- _EXTRACTO SELECCIONADO_:
=-=-=

Eso sí, estoy haciendo un curso de religión. No creo en dios, pero este curso abre muchas puertas, sobre todo en colegios privados, y hoy en día hay que asegurarse un puesto de trabajo.
Por último, quiero decir que nunca he sido buena estudiante, pero soy una chica extrovertida y entusiasta. Además, tengo experiencia cuidando niños, asique estoy emocionada por empezar a ser profesora.

Un saludo

Los días vuelan

Te despiertas, y apenas treinta minutos después ya estás corriendo hacia algún lugar al que llegas tarde. En el camino te cruzas con personas que corren también: una mujer con el moño bien apretado, y una chica con la melena recién lavada y alisada; un señor con bigote y un periódico debajo del brazo, un hombre trajeado que agarra con fuerza su maletín de cuero, y un grupo de jóvenes con las mochilas tan llenas, que a algunas de las cremalleras les es imposible cerrar. Personas diferentes, únicas, con una historia detrás de ellos que apenas puedes leer detrás del fuerte olor a perfume que desprenden a primera hora de la mañana. Te cruzas con ellas sin plantearte quiénes son, sin darte a penas cuenta de que son personas. Da igual empujar para salir de tu vagón de tren o tropezar con un carrito de bebé, es demasiado importante llegar a tiempo, no puedes perder tu tren. Además, suficiente tienes ya tú con lo que te ha dicho antes de salir de casa. Pero no tienes tiempo de pensar en eso ahora, tu objetivo es llegar sin que te pongan falta. 

Lo conseguiste, esta mañana llegaste a tiempo, por los pelos, y aunque te prometes que no volverá a suceder, sabes que por la mañana retrasarás la alarma del móvil de nuevo. Pero bueno, que más da, volverás a llegar si corres un poco, como hoy. Ahora toca descansar después de un duro día de trabajo: un poco de tele y a dormir. Ni siquiera pones las noticias, no son entretenidas, sino más bien desagradables, asique te decides por un programa de humor ligero, así despejas tu mente.
La mujer con el moño apretado de esta mañana coloca sus horquillas encima del tocador mientras le cuenta a su marido los detalles de la boda de su compañera de trabajo. La chica de pelo liso por su parte, aplica la segunda capa de esmalte rojo en sus uñas mientras escucha el último tema de su grupo favorito. El señor con bigote prepara la cena para su familia, y el hombre del maletín de cuero pide la cuenta en el restaurante más caro de la ciudad después de pedir matrimonio al chico del que está enamorado. El grupo de jóvenes está ahora separado, cada uno en su casa después de todo el día en la Facultad de Arquitectura.

=-=-=

[Datos almacenados]
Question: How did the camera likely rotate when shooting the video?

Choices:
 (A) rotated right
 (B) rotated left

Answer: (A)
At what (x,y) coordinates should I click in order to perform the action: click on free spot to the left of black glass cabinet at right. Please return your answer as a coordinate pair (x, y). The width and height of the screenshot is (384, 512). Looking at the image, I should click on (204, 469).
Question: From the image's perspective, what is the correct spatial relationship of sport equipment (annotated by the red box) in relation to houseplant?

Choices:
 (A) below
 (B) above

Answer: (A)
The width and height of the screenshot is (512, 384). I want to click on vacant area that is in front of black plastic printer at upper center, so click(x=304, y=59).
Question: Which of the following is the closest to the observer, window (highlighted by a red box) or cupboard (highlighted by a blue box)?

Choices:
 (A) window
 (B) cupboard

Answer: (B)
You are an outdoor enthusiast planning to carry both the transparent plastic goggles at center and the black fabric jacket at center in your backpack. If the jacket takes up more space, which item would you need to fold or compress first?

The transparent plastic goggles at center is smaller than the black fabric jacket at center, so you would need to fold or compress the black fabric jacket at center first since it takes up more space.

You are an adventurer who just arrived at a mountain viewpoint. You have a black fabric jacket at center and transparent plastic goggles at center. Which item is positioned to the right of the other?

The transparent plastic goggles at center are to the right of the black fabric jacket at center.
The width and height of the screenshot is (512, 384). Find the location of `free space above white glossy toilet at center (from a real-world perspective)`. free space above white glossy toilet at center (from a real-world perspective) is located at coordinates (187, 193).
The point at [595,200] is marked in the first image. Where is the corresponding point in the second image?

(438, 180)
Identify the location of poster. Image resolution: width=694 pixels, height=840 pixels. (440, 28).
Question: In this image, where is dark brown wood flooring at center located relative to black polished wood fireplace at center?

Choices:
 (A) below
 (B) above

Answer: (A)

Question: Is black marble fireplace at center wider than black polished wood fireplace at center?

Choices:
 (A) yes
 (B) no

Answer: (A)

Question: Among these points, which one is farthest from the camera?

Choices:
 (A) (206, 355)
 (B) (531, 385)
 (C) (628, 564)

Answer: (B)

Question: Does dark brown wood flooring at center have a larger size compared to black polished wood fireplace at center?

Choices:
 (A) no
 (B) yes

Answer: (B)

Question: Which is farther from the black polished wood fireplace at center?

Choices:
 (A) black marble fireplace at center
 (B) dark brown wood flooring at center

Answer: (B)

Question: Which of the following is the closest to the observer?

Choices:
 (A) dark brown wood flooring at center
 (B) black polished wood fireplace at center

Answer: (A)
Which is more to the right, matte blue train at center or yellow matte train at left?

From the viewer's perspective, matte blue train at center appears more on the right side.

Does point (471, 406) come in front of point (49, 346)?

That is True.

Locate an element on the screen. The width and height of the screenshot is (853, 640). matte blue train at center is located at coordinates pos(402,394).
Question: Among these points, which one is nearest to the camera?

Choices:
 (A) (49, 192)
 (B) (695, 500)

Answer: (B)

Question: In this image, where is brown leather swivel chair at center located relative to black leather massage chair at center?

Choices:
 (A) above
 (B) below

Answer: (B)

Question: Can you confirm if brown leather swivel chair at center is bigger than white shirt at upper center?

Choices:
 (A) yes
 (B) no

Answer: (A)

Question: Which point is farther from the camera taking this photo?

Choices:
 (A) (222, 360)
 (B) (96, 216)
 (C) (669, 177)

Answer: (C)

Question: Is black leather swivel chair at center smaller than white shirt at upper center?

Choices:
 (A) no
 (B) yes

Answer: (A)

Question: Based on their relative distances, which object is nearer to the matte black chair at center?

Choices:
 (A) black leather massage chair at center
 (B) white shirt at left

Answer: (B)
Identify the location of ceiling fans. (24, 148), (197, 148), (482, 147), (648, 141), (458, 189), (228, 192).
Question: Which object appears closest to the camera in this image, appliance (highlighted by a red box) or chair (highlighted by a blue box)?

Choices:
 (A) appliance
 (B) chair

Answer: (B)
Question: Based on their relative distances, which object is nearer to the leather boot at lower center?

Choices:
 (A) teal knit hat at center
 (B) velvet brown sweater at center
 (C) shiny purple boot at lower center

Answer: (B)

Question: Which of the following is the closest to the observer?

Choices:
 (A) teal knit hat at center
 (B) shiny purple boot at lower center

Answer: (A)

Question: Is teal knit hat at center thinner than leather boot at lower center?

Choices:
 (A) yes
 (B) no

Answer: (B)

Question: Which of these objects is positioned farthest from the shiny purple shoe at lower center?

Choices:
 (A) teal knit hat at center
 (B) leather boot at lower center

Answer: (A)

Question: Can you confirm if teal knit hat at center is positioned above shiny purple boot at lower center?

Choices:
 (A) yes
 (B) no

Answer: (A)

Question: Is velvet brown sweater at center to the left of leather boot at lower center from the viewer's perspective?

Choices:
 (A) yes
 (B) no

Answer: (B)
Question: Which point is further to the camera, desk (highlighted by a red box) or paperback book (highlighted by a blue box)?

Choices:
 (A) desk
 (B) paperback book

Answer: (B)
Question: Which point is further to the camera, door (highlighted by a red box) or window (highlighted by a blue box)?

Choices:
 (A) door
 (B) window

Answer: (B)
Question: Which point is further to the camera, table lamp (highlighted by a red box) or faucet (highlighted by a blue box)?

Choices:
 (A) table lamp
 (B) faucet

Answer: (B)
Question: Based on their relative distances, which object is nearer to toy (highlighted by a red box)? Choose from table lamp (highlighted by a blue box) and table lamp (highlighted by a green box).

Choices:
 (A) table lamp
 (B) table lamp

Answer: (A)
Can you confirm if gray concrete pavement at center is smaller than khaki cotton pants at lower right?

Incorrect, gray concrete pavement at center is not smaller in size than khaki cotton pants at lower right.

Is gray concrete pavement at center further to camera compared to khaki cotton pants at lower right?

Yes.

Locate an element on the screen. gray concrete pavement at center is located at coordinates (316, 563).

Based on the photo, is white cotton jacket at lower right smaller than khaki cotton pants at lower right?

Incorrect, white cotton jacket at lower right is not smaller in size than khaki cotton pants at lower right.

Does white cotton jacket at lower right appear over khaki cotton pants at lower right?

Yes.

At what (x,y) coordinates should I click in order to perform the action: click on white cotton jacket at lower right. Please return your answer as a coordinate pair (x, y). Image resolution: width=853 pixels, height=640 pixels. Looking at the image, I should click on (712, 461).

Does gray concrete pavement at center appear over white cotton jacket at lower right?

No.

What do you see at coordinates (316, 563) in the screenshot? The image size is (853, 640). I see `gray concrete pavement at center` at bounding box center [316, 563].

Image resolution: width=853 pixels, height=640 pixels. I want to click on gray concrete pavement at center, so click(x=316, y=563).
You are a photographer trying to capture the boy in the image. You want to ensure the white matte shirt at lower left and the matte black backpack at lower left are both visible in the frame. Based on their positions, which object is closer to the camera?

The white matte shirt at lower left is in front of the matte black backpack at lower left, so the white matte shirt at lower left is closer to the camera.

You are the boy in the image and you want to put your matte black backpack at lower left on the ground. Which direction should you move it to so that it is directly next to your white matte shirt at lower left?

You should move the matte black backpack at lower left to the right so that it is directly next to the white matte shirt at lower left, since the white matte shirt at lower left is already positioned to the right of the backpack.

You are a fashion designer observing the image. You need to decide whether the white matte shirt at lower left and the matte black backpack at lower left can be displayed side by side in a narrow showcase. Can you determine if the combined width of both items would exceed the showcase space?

=-=-=

Por favor, traduce al inglés esta oración del extracto: «El señor con bigote prepara la cena para su familia, y el hombre del maletín de cuero pide la cuenta en el restaurante más caro de la ciudad después de pedir matrimonio al chico del que está enamorado.»

The man with the mustache makes dinner for his family, and the man with the leather briefcase asks for the check at the most expensive restaurant in the city after proposing to the young man he is in love with.